TASKS TO COMPLETE |
A) In the software RAID FAQ, what command is typed in the kernel directory to apply the patch?
B) Reproduce the software RAID FAQ verbatim, everything from "Here's a sample" down to "patch your kernel.".

TEXT EXTRACT |
....

Here's a sample from a 2.2.x kernel,
without the RAID patches applied.
[root@serek ~]# cat /proc/mdstat
Personalities : [1 linear] [2 raid0]
read_ahead not set
md0 : inactive
md1 : inactive
md2 : inactive
md3 : inactive
If your /proc/mdstat looks like this
one, then you need to patch your kernel.
Where can I get the latest RAID patches for my kernel?
The patches for the 2.2.x kernels up to, and including,
2.2.13 are available from ftp.kernel.org.
Use the kernel patch that most closely matches your kernel
revision. For example, the 2.2.11 patch can also be used on
2.2.12 and 2.2.13.
The patches for 2.2.14 and later kernels are at http://people.redhat.com/mingo/raid-patches/.
Use the right patch for your kernel, these patches haven't
worked on other kernel revisions yet. Please use something like
wget/curl/lftp to retrieve this patch, as it's easier on the
server than using a client like Netscape. Downloading patches
with Lynx has been unsuccessful for me; wget may be the easiest
way.
These patches should also be available from
ftp://ftp.kernel.org/pub/linux/kernel/people/mingo/raid-patches/
I could not find them on my local mirror, but please check
yours before using the main kernel.org site. You can find a
list of the local mirrors at http://www.kernel.org/mirrors/.
How do I apply the patch to a kernel that I just
downloaded from ftp.kernel.org?
First, unpack the kernel into some directory, generally
people use /usr/src/linux.
Change to this directory, and type patch -p1 <
/path/to/raid-version.patch.
On my RedHat 6.2 system, I decompressed the 2.2.16 kernel
into /usr/src/linux-2.2.16. From
/usr/src/linux-2.2.16, I
type in patch -p1 <
/home/gleblanc/raid-2.2.16-A0.
Then I rebuild the kernel using make
menuconfig and related builds.
What kind of drives can I use RAID with? Do only SCSI or
IDE drives work? Do I need different patches for different kinds
of drives?
Software RAID works with any block device in the Linux
kernel. This includes IDE and SCSI drives, as well as most
harware RAID controllers. There are no different patches for IDE
drives vs. SCSI drives.
RAIDtools
Why are the RAIDtools at http://people.redhat.com/mingo/raid-patches/
labeled dangerous, and if they're dangerous,
should I use them?
The tools are labeled dangerous
because the RAID code isn't part of the stable
Linux kernel. The tools found at the above URL are
the latest and greatest. You should use
these tools with the kernel patches from the same
location.
Are there any tools other than the
dangerous ones available?
No, the dangerous tools available from
http://people.redhat.com/mingo/raid-patches/
are the most current tools to use. Everyone using
RAID with the patches at the above location should be using
these dangerous tools.
Disk Failures and Recovery
How can I tell if one of the disks in my RAID array has
failed?
A couple of things should indicate when a disk has failed.

....

DATA PROVIDED |
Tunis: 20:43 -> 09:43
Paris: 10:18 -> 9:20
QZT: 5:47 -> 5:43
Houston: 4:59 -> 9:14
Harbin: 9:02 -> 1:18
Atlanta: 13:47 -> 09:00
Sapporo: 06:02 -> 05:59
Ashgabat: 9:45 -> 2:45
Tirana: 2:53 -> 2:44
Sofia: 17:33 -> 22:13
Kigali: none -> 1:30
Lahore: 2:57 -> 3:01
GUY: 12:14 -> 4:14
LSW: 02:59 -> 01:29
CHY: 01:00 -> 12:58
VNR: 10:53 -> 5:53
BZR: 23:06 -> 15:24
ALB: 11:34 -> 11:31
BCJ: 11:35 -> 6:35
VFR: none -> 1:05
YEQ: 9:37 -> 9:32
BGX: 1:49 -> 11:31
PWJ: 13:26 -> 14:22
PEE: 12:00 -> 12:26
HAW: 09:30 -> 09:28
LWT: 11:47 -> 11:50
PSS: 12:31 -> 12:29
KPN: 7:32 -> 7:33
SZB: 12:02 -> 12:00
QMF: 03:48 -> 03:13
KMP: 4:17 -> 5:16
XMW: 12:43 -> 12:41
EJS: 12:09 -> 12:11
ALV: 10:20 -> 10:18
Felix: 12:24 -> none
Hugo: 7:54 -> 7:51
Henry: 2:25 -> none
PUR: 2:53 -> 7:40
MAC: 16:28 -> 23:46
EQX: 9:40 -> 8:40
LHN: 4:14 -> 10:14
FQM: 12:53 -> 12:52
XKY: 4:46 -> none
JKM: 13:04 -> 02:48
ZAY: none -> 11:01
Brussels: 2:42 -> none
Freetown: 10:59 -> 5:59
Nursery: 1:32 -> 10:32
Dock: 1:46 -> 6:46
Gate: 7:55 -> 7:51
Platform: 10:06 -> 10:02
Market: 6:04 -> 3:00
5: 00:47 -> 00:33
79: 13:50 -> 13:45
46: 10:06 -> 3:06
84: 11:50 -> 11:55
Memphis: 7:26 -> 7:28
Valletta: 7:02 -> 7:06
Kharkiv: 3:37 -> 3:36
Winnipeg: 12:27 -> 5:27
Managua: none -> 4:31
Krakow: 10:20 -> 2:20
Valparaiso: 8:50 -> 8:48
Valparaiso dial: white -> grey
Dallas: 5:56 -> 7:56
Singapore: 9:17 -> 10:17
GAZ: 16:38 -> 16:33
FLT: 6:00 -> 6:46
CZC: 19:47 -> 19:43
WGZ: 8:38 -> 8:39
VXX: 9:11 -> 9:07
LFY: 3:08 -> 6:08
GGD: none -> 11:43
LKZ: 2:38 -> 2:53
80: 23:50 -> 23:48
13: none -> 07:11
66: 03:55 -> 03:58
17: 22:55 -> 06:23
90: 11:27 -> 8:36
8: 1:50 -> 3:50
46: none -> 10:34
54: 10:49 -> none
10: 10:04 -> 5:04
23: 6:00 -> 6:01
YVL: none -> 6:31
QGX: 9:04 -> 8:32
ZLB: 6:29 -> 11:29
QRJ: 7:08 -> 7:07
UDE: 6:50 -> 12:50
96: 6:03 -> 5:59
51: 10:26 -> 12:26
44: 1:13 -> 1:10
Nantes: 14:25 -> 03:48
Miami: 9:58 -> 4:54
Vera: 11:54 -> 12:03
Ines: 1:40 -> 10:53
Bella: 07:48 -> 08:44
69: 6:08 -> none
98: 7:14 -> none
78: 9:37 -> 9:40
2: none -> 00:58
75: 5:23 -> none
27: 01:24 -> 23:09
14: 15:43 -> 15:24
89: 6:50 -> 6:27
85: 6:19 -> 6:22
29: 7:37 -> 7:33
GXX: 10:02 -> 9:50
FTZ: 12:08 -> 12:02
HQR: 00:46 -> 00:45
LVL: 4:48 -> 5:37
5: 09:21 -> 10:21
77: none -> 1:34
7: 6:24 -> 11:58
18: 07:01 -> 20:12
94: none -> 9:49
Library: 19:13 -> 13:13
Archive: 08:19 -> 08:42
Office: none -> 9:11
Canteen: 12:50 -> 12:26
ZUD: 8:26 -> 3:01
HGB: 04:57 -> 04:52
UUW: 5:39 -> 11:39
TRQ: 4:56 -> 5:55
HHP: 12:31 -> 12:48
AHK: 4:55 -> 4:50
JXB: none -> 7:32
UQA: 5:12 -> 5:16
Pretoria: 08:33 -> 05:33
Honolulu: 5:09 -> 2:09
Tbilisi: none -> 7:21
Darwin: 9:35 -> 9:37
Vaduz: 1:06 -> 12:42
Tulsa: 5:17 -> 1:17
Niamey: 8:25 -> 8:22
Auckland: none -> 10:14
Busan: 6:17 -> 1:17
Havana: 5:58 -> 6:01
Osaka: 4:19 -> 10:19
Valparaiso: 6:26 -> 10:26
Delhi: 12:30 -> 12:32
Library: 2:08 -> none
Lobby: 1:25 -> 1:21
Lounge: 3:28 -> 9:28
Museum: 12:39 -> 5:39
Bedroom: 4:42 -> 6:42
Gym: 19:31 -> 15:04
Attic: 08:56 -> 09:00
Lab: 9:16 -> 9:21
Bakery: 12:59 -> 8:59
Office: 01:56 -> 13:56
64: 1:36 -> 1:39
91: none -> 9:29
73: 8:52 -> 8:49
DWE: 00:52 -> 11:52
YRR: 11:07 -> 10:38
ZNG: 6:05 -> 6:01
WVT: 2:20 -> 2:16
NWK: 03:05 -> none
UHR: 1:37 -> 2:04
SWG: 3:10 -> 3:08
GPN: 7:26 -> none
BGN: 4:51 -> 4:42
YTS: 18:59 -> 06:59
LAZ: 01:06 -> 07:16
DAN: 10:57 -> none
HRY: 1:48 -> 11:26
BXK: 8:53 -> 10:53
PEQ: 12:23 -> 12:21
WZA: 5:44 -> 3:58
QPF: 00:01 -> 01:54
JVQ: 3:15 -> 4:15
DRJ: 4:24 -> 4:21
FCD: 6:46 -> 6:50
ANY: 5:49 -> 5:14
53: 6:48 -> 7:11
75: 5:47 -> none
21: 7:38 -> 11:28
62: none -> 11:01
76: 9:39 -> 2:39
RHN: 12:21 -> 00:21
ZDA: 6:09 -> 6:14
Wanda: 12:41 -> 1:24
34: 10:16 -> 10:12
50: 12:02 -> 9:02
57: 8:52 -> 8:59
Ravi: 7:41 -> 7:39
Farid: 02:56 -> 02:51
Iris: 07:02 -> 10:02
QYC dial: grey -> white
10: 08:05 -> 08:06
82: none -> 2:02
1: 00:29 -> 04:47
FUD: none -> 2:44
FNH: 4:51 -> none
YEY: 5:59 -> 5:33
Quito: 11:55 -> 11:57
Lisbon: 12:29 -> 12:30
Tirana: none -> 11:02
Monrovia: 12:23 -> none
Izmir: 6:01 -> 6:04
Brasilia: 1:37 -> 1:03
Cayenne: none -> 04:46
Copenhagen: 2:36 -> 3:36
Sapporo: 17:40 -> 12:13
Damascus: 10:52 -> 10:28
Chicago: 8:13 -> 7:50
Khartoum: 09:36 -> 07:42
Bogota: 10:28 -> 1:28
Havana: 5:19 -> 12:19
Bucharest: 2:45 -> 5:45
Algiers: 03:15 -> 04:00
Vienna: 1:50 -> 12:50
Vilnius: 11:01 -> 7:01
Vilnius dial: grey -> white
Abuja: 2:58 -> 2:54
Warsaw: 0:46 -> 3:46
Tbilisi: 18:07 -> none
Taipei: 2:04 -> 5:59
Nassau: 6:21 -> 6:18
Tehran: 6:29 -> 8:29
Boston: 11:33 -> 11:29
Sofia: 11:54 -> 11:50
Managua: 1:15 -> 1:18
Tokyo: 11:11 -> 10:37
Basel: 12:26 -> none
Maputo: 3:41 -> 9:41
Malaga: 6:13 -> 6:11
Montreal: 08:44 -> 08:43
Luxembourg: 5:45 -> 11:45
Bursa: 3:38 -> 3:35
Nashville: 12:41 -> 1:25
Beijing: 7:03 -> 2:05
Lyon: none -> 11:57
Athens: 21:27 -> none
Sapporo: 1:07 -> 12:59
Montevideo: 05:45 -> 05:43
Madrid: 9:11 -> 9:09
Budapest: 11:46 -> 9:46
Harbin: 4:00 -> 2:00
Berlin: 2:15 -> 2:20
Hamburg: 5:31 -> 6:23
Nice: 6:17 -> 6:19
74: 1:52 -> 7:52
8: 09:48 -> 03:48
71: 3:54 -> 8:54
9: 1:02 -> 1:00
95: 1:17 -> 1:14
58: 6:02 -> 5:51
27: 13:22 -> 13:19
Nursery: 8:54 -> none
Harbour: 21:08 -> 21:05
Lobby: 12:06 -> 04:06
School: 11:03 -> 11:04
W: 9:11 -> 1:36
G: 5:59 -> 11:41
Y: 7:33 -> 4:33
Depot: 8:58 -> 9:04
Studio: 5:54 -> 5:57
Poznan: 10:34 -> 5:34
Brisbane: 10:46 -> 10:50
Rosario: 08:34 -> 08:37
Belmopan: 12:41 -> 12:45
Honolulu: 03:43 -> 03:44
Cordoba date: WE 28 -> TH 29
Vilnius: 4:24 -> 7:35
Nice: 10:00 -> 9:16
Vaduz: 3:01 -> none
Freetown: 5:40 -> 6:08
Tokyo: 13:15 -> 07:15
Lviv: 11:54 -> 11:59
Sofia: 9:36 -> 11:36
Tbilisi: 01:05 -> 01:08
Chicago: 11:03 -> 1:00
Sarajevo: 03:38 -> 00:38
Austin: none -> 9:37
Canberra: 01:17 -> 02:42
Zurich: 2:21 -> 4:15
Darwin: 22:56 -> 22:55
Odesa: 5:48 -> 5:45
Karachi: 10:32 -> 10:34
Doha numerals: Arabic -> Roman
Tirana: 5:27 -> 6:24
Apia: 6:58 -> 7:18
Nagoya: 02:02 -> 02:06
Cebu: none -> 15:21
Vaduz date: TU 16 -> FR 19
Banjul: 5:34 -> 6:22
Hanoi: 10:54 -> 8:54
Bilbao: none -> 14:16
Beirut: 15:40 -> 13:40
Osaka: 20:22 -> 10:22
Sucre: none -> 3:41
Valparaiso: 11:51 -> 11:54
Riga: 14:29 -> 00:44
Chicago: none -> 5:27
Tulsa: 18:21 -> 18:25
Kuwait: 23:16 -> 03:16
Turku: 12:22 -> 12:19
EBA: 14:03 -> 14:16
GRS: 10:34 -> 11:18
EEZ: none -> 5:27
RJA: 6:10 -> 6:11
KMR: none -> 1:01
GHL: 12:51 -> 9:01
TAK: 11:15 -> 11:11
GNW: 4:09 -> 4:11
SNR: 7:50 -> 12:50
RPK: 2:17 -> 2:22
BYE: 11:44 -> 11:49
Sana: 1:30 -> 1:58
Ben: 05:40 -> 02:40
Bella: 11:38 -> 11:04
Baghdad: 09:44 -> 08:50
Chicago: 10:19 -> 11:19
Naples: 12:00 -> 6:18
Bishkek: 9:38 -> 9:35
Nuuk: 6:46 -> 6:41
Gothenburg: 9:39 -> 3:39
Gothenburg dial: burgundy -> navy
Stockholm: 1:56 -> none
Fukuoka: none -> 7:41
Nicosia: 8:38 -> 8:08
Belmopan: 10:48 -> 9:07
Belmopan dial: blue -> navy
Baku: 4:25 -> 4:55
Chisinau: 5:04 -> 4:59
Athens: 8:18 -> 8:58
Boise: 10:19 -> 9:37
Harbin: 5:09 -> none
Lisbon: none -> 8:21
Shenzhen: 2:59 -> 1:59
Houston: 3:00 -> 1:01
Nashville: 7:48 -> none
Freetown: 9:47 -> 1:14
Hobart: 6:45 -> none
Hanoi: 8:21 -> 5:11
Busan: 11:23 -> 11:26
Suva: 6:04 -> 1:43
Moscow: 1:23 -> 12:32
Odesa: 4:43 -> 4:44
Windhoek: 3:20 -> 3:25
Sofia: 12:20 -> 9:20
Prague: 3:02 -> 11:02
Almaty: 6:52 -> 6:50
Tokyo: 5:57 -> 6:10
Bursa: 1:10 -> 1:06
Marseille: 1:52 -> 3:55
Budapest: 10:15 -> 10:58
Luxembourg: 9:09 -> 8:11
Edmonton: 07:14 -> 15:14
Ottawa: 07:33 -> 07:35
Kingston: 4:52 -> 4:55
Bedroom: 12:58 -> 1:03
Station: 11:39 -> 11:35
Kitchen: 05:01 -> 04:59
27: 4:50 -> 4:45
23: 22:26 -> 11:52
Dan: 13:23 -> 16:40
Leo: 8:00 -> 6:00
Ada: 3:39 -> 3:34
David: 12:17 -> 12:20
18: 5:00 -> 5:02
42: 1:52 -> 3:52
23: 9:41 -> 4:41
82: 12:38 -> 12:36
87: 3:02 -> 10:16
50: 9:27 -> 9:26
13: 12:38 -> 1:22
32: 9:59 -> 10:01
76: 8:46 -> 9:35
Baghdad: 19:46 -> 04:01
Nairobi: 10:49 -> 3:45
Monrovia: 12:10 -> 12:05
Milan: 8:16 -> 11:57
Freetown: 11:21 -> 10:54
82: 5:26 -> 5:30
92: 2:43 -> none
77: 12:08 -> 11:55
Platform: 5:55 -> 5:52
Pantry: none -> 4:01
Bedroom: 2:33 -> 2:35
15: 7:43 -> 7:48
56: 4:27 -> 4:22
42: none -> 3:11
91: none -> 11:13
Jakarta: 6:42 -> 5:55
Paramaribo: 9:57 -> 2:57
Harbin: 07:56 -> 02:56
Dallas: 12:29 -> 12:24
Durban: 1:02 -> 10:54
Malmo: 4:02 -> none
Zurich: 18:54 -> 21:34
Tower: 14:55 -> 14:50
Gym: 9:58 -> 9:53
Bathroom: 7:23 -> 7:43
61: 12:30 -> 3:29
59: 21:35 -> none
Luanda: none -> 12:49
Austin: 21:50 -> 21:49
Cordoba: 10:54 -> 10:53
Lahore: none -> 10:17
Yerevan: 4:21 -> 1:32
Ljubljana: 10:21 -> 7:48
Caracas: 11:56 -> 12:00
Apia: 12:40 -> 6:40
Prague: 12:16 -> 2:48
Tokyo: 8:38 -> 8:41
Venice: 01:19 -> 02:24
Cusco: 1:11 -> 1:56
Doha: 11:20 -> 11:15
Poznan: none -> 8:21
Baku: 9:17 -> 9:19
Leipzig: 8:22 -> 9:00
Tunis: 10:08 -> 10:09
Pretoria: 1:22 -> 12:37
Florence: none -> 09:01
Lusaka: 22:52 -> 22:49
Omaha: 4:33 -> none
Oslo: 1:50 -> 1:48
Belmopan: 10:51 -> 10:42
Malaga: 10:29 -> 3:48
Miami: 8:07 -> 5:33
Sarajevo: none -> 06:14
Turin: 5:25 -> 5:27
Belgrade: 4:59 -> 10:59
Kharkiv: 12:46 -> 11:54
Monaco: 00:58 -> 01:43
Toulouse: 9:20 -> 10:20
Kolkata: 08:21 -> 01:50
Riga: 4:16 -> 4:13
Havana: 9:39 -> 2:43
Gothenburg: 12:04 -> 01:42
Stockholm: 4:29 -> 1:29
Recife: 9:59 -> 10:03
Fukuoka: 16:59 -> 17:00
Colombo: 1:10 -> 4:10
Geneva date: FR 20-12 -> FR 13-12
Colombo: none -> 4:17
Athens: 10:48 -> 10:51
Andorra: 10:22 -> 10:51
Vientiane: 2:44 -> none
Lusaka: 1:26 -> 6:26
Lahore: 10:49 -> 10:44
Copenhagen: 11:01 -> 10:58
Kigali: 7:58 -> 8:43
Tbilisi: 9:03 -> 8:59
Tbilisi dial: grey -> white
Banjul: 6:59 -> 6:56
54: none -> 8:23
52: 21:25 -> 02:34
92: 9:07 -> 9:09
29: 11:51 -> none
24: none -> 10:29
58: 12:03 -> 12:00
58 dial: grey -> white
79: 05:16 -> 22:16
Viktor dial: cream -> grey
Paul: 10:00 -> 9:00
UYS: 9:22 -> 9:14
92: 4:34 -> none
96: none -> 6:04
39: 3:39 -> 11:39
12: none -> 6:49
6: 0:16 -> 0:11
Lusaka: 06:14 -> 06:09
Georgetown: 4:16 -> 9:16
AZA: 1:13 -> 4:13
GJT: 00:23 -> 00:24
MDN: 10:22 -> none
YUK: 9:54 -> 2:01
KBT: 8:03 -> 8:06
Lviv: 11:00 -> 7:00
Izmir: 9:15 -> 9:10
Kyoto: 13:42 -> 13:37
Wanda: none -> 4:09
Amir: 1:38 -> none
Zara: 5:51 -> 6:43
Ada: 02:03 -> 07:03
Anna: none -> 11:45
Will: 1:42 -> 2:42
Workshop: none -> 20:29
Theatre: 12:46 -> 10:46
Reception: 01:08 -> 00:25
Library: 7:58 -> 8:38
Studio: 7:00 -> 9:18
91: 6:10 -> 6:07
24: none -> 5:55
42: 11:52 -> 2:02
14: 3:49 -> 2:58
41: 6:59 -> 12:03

....

ANSWERS FOR THIS EXERCISE |
A) patch -p1 < /path/to/raid-version.patch

B)
Here's a sample from a 2.2.x kernel,
without the RAID patches applied.
[root@serek ~]# cat /proc/mdstat
Personalities : [1 linear] [2 raid0]
read_ahead not set
md0 : inactive
md1 : inactive
md2 : inactive
md3 : inactive
If your /proc/mdstat looks like this
one, then you need to patch your kernel.